→ TRY IT
Put every text line from the records below into a JSON list of strings, one string per line, skipping blank lines. Leave the pictures out of the answer.

→ DATASET RECORDS
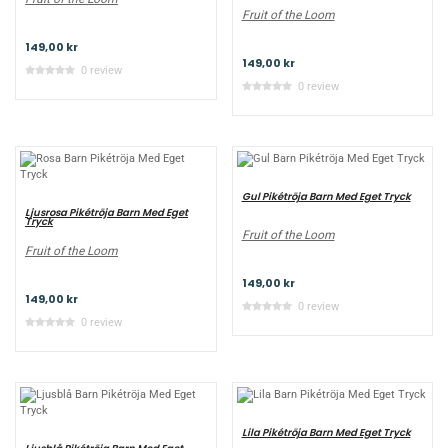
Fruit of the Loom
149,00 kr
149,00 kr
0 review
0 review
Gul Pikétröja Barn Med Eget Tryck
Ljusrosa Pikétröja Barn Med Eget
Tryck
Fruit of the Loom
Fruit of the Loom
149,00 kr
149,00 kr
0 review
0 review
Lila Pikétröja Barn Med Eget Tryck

→ RESPONSE
[
  "Fruit of the Loom",
  "149,00 kr",
  "149,00 kr",
  "0 review",
  "0 review",
  "Gul Pikétröja Barn Med Eget Tryck",
  "Ljusrosa Pikétröja Barn Med Eget",
  "Tryck",
  "Fruit of the Loom",
  "Fruit of the Loom",
  "149,00 kr",
  "149,00 kr",
  "0 review",
  "0 review",
  "Lila Pikétröja Barn Med Eget Tryck"
]